Кому же довериться, пойдя по пути, избрать который советовал Дмитрий Степанович? Передать тайну дядьке в драном тулупчике? Его кормят с ложки, поскольку у него изуродованы все пальцы, да и зубов почти не осталось. Говорят, он из подполья – по камере бродят свои слухи и делаются глухие намеки, циркулирует своя информация, неизвестно как просачивающаяся сюда сквозь стены и решетки. Если дядька действительно из подполья, ему можно доверять, но как его проверишь, и доверится ли он тебе?
Или вот – молодой парень, с повязкой на голове, второй день в камере, и каждодневные, долгие допросы. Кто он, откуда, вдруг тоже бывший партизан или бежал из лагеря? Как узнать, как довериться, да и протянет ли долго этот парень, если его и дальше станут так избивать на допросах? Тогда кому сказать – пожилому усачу в темном костюме? Но неизвестно, кто он и откуда, тоже из новеньких, всего день-другой здесь?
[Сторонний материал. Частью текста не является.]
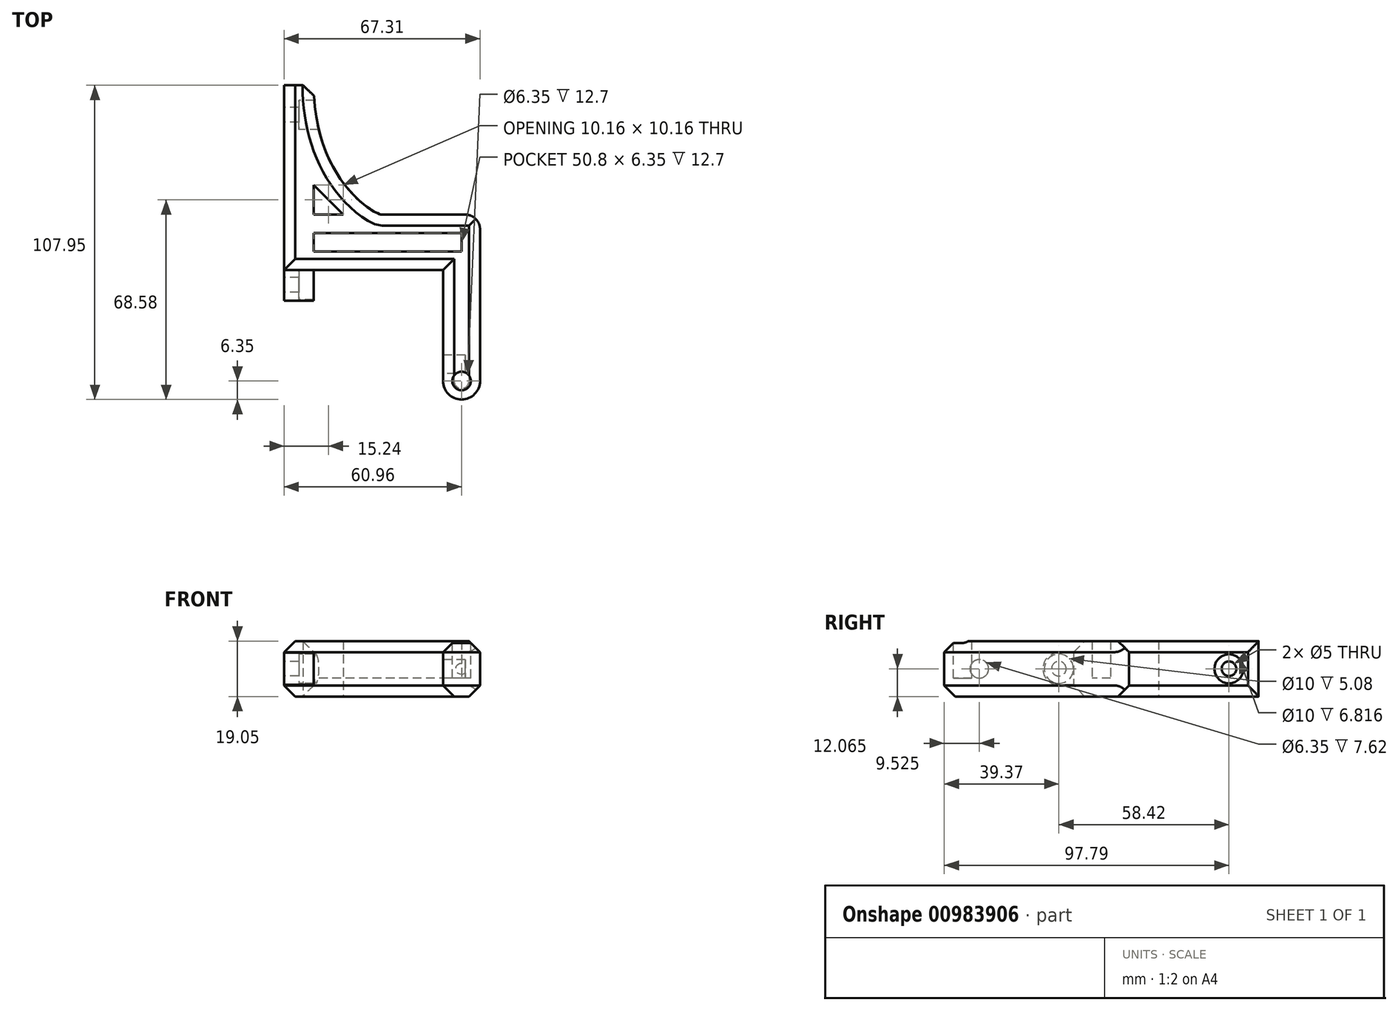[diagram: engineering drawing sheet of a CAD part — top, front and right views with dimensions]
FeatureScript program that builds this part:
annotation { "Feature Type Name" : "Feature", "Feature Type Description" : "" }
export const myFeature = defineFeature(function(context is Context, id is Id, definition is map)
    precondition{}
    {
        {
            var Q0;
            Q0=qCreatedBy(makeId("Top.planeOp"),FACE);
            var sketch = newSketch(context, id + "F0", { "sketchPlane" : qUnion([Q0])});
            skLineSegment(sketch, "E0", {"start": v(0, 0) * mm, "end": v(0, 63.5) * mm});
            skLineSegment(sketch, "E1", {"start": v(0, 63.5) * mm, "end": v(10.16, 63.5) * mm});
            skLineSegment(sketch, "E2", {"start": v(0, 0) * mm, "end": v(67.3, 0) * mm});
            skLineSegment(sketch, "E3", {"start": v(67.3, 0) * mm, "end": v(67.3, 19.05) * mm});
            skLineSegment(sketch, "E4", {"start": v(67.3, 19.05) * mm, "end": v(33.65, 19.05) * mm});
            skLineSegment(sketch, "E5", {"start": v(10.16, 19.05) * mm, "end": v(10.16, 29.21) * mm});
            skLineSegment(sketch, "E6", {"start": v(10.16, 29.21) * mm, "end": v(20.32, 19.05) * mm});
            skLineSegment(sketch, "E7", {"start": v(20.32, 19.05) * mm, "end": v(10.16, 19.05) * mm});
            skLineSegment(sketch, "E8", {"start": v(33.65, 63.55) * mm, "end": v(33.65, 0) * mm, "construction": true});
            skPoint(sketch, "E9.positionSnap0", {"position": v(67.3, 9.53) * mm});
            skLineSegment(sketch, "E10.bottom", {"start": v(60.96, 12.7) * mm, "end": v(10.16, 12.7) * mm});
            skLineSegment(sketch, "E10.top", {"start": v(60.96, 6.35) * mm, "end": v(10.16, 6.35) * mm});
            skLineSegment(sketch, "E10.left", {"start": v(60.96, 12.7) * mm, "end": v(60.96, 6.35) * mm});
            skLineSegment(sketch, "E10.right", {"start": v(10.16, 12.7) * mm, "end": v(10.16, 6.35) * mm});
            skPoint(sketch, "E10.middle", {"position": v(33.65, 9.53) * mm});
            skFitSpline(sketch, "E11", {"points": [v(10.16, 63.5) * mm, v(33.65, 19.05) * mm], "startDerivative": vector(0, -95.25) * mm, "endDerivative": vector(8.92, 0) * mm});
            skPoint(sketch, "E12", {"position": v(0, 31.75) * mm});
            skLineSegment(sketch, "E13", {"start": v(67.3, 0) * mm, "end": v(67.3, -38.1) * mm});
            skLineSegment(sketch, "E14", {"start": v(54.6, 0) * mm, "end": v(54.6, -38.1) * mm});
            skArc(sketch, "E15", {"start": v(54.6, -38.1) * mm, "mid": v(60.96, -44.45) * mm, "end": v(67.3, -38.1) * mm});
            skSolve(sketch);
        }
        {
            var Q0;
            {var subQ1=sQuery(id+"F0.wireOp",EDGE,"E0");Q0=makeQuery(id+"F0.imprint","IMPRINT",FACE,{"disambiguationData":[TD([[makeQuery(id+"F0.imprint","IMPRINT",EDGE,{"derivedFrom":subQ1}),-1.0]])]});}
            var Q1;
            {var subQ0=sQuery(id+"F0.wireOp",EDGE,"E13");Q1=makeQuery(id+"F0.imprint","IMPRINT",FACE,{"disambiguationData":[TD([[makeQuery(id+"F0.imprint","IMPRINT",EDGE,{"derivedFrom":subQ0}),-1.0]])]});}
            extrude(context, id + "F1", {"entities" : qUnion([Q0, Q1]), "depth" : 19.05 * mm, "offsetDistance" : 25.4 * mm});
        }
        {
            var Q0;
            Q0=makeQuery(id+"F0.imprint","IMPRINT",FACE,{"disambiguationData":[TD([[makeQuery(id+"F0.imprint","IMPRINT",EDGE,{"derivedFrom":sQuery(id+"F0.wireOp",EDGE,"E10.bottom")}),1.0]])]});
            extrude(context, id + "F2", {"entities" : qUnion([Q0]), "operationType" : NewBodyOperationType.ADD, "depth" : 6.35 * mm, "offsetDistance" : 25.4 * mm});
        }
        {
            var Q0;
            Q0=makeQuery(id+"F1.opExtrude","CAP_FACE",FACE,{"disambiguationData":[OSD([sQuery(id+"F0.wireOp",EDGE,"E0"),sQuery(id+"F0.wireOp",EDGE,"E1"),sQuery(id+"F0.wireOp",EDGE,"E2"),sQuery(id+"F0.wireOp",EDGE,"E3"),sQuery(id+"F0.wireOp",EDGE,"E4"),sQuery(id+"F0.wireOp",EDGE,"E5"),sQuery(id+"F0.wireOp",EDGE,"E6"),sQuery(id+"F0.wireOp",EDGE,"E7"),sQuery(id+"F0.wireOp",EDGE,"E10.bottom"),sQuery(id+"F0.wireOp",EDGE,"E10.top"),sQuery(id+"F0.wireOp",EDGE,"E10.left"),sQuery(id+"F0.wireOp",EDGE,"E10.right"),sQuery(id+"F0.wireOp",EDGE,"E11"),sQuery(id+"F0.wireOp",EDGE,"E13"),sQuery(id+"F0.wireOp",EDGE,"E14"),sQuery(id+"F0.wireOp",EDGE,"E15")])],"isStart":false});
            var sketch = newSketch(context, id + "F3", { "sketchPlane" : qUnion([Q0])});
            skCircle(sketch, "E16", {"center": v(60.96, -38.1) * mm, "radius": 3.18 * mm});
            skSolve(sketch);
        }
        {
            var Q0;
            Q0=makeQuery(id+"F3.imprint","IMPRINT",FACE,{"disambiguationData":[TD([[makeQuery(id+"F3.imprint","IMPRINT",EDGE,{"derivedFrom":sQuery(id+"F3.wireOp",EDGE,"E16")}),1.0]])]});
            extrude(context, id + "F4", {"entities" : qUnion([Q0]), "operationType" : NewBodyOperationType.REMOVE, "oppositeDirection" : true, "depth" : 12.7 * mm, "offsetDistance" : 25.4 * mm});
        }
        {
            var Q0;
            Q0=makeQuery(id+"F1.opExtrude","SWEPT_FACE",FACE,{"disambiguationData":[OSD([sQuery(id+"F0.wireOp",EDGE,"E0")])]});
            var sketch = newSketch(context, id + "F5", { "sketchPlane" : qUnion([Q0])});
            skLineSegment(sketch, "E17", {"start": v(-3.18, 9.53) * mm, "end": v(0, 9.53) * mm, "construction": true});
            skLineSegment(sketch, "E18", {"start": v(0, 15.03) * mm, "end": v(5.08, 15.03) * mm});
            skLineSegment(sketch, "E19.MirrorCS", {"start": v(0, 4.03) * mm, "end": v(5.08, 4.03) * mm});
            skArc(sketch, "E20", {"start": v(5.08, 4.03) * mm, "mid": v(10.58, 9.53) * mm, "end": v(5.08, 15.03) * mm});
            skCircle(sketch, "E21", {"center": v(5.08, 9.53) * mm, "radius": 5 * mm});
            skCircle(sketch, "E22", {"center": v(-53.34, 9.53) * mm, "radius": 5 * mm});
            skPoint(sketch, "E22.centerSnap0", {"position": v(-63.5, 9.53) * mm});
            skCircle(sketch, "E23", {"center": v(-53.34, 9.53) * mm, "radius": 2.5 * mm});
            skCircle(sketch, "E24", {"center": v(5.08, 9.53) * mm, "radius": 2.5 * mm});
            skSolve(sketch);
        }
        {
            var Q0;
            {var subQ1=sQuery(id+"F5.wireOp",EDGE,"E18");Q0=makeQuery(id+"F5.imprint","IMPRINT",FACE,{"disambiguationData":[TD([[makeQuery(id+"F5.imprint","IMPRINT",EDGE,{"derivedFrom":subQ1}),-1.0]])]});}
            extrude(context, id + "F6", {"entities" : qUnion([Q0]), "operationType" : NewBodyOperationType.ADD, "oppositeDirection" : true, "depth" : 10.16 * mm, "offsetDistance" : 25.4 * mm});
        }
        {
            var Q0;
            Q0=makeQuery(id+"F5.imprint","IMPRINT",FACE,{"disambiguationData":[TD([[makeQuery(id+"F5.imprint","IMPRINT",EDGE,{"derivedFrom":sQuery(id+"F5.wireOp",EDGE,"E21")}),1.0]])]});
            extrude(context, id + "F7", {"entities" : qUnion([Q0]), "operationType" : NewBodyOperationType.ADD, "oppositeDirection" : true, "depth" : 5.08 * mm, "offsetDistance" : 25.4 * mm});
        }
        {
            var Q0;
            Q0=makeQuery(id+"F5.imprint","IMPRINT",FACE,{"disambiguationData":[TD([[makeQuery(id+"F5.imprint","IMPRINT",EDGE,{"derivedFrom":sQuery(id+"F5.wireOp",EDGE,"E23")}),1.0]])]});
            extrude(context, id + "F8", {"entities" : qUnion([Q0]), "operationType" : NewBodyOperationType.REMOVE, "endBound" : BoundingType.THROUGH_ALL, "oppositeDirection" : true, "depth" : 25.4 * mm, "offsetDistance" : 25.4 * mm});
        }
        {
            var Q0;
            Q0=makeQuery(id+"F5.imprint","IMPRINT",FACE,{"disambiguationData":[TD([[makeQuery(id+"F5.imprint","IMPRINT",EDGE,{"derivedFrom":sQuery(id+"F5.wireOp",EDGE,"E22")}),1.0]])]});
            extrude(context, id + "F9", {"entities" : qUnion([Q0]), "operationType" : NewBodyOperationType.REMOVE, "endBound" : BoundingType.THROUGH_ALL, "oppositeDirection" : true, "depth" : 25.4 * mm, "offsetDistance" : 25.4 * mm, "hasSecondDirection" : true, "secondDirectionOppositeDirection" : true, "secondDirectionDepth" : 5.08 * mm});
        }
        {
            var Q0;
            Q0=makeQuery(id+"F1.opExtrude","CAP_EDGE",EDGE,{"disambiguationData":[OSD([sQuery(id+"F0.wireOp",EDGE,"E3"),sQuery(id+"F0.wireOp",EDGE,"E13")])],"isStart":false});
            var Q1;
            Q1=makeQuery(id+"F1.opExtrude","CAP_EDGE",EDGE,{"disambiguationData":[OSD([sQuery(id+"F0.wireOp",EDGE,"E2")])],"isStart":false});
            var Q2;
            Q2=makeQuery(id+"F1.opExtrude","CAP_EDGE",EDGE,{"disambiguationData":[OSD([sQuery(id+"F0.wireOp",EDGE,"E0")])],"isStart":false});
            var Q3;
            Q3=makeQuery(id+"F1.opExtrude","CAP_EDGE",EDGE,{"disambiguationData":[OSD([sQuery(id+"F0.wireOp",EDGE,"E4")])],"isStart":false});
            var Q4;
            Q4=makeQuery(id+"F1.opExtrude","SWEPT_EDGE",EDGE,{"disambiguationData":[OSD([sQuery(id+"F0.wireOp",EDGE,"E1"),sQuery(id+"F0.wireOp",EDGE,"E11")])]});
            var Q5;
            Q5=makeQuery(id+"F1.opExtrude","CAP_EDGE",EDGE,{"disambiguationData":[OSD([sQuery(id+"F0.wireOp",EDGE,"E2")])],"isStart":true});
            var Q6;
            Q6=makeQuery(id+"F1.opExtrude","CAP_EDGE",EDGE,{"disambiguationData":[OSD([sQuery(id+"F0.wireOp",EDGE,"E14")])],"isStart":true});
            var Q7;
            Q7=makeQuery(id+"F1.opExtrude","CAP_EDGE",EDGE,{"disambiguationData":[OSD([sQuery(id+"F0.wireOp",EDGE,"E4")])],"isStart":true});
            var Q8;
            Q8=makeQuery(id+"F1.opExtrude","CAP_EDGE",EDGE,{"disambiguationData":[OSD([sQuery(id+"F0.wireOp",EDGE,"E0")])],"isStart":true});
            chamfer(context, id + "F10", {"entities" : qUnion([Q0, Q1, Q2, Q3, Q4, Q5, Q6, Q7, Q8]), "chamferType" : ChamferType.OFFSET_ANGLE, "width" : 3.8 * mm, "oppositeDirection" : false, "angle" : 45 * degree, "tangentPropagation" : true});
        }
        {
            var Q0;
            Q0=makeQuery(id+"F1.opExtrude","SWEPT_EDGE",EDGE,{"disambiguationData":[OSD([sQuery(id+"F0.wireOp",EDGE,"E3"),sQuery(id+"F0.wireOp",EDGE,"E4")])]});
            fillet(context, id + "F11", {"entities" : qUnion([Q0]), "radius" : 5.08 * mm, "tangentPropagation" : true, "allowEdgeOverflow" : false});
        }
        {
            var Q0;
            Q0=makeQuery(id+"F1.opExtrude","SWEPT_FACE",FACE,{"disambiguationData":[OSD([sQuery(id+"F0.wireOp",EDGE,"E14")])]});
            var sketch = newSketch(context, id + "F12", { "sketchPlane" : qUnion([Q0])});
            skCircle(sketch, "E25", {"center": v(32.38, 9.53) * mm, "radius": 3.18 * mm});
            skPoint(sketch, "E25.centerSnap0", {"position": v(38.1, 9.53) * mm});
            skSolve(sketch);
        }
        {
            var Q0;
            Q0=makeQuery(id+"F12.imprint","IMPRINT",FACE,{"disambiguationData":[TD([[makeQuery(id+"F12.imprint","IMPRINT",EDGE,{"derivedFrom":sQuery(id+"F12.wireOp",EDGE,"E25")}),1.0]])]});
            extrude(context, id + "F13", {"entities" : qUnion([Q0]), "operationType" : NewBodyOperationType.REMOVE, "oppositeDirection" : true, "depth" : 7.62 * mm, "offsetDistance" : 25.4 * mm});
        }
    });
И тут Семен понял, что из тех, с кем он встретился, придя сюда, практически никого не осталось! Островком среди новых, незнакомых узников оставались для него Ефим и переводчик Сушков, а теперь и их нет, он один здесь «старожил», a скоpo не станет и его самого. Занятый разговорами с переводчиком и Ефимом, вызовами на допросы, мрачными зрелищами казней и ухода товарищей в Калинки, он и не заметил, как мало-помалу сменились обитатели камеры: то отлеживался после избиений на допросе, то волокли на новый допрос, а в это время приводили в камеру новых узников, а он, непривычный к тюремному бытию, не задумывался о тех, кто рядом с ним – больше волновала своя судьба, собственные переживания.
Поговорил с Сушковым по душам – пусть и расстались они нехорошо, так и не сказав друг другу теплого слова, за что он будет казнить себя до последнего вздоха, – и лег на него тяжкий груз ответственности за доверенное, которое, оказывается, не знаешь, кому и передоверить.
В бессильной ярости скрипнув зубами, Слобода ничком лег на нары, уткнувшись лицом в прелую соломенную труху – за что ему это, за что такая боль, раздирающая израненную душу невозможностью ничего сделать, за что такие мучения перед концом, в чем он так виноват перед людьми и судьбой, пославшей страшнейшее испытание – знать тайну и молчать?!
А если закричать во весь голос, сказать сразу всем, кто сидит вместе с ним в одной камере?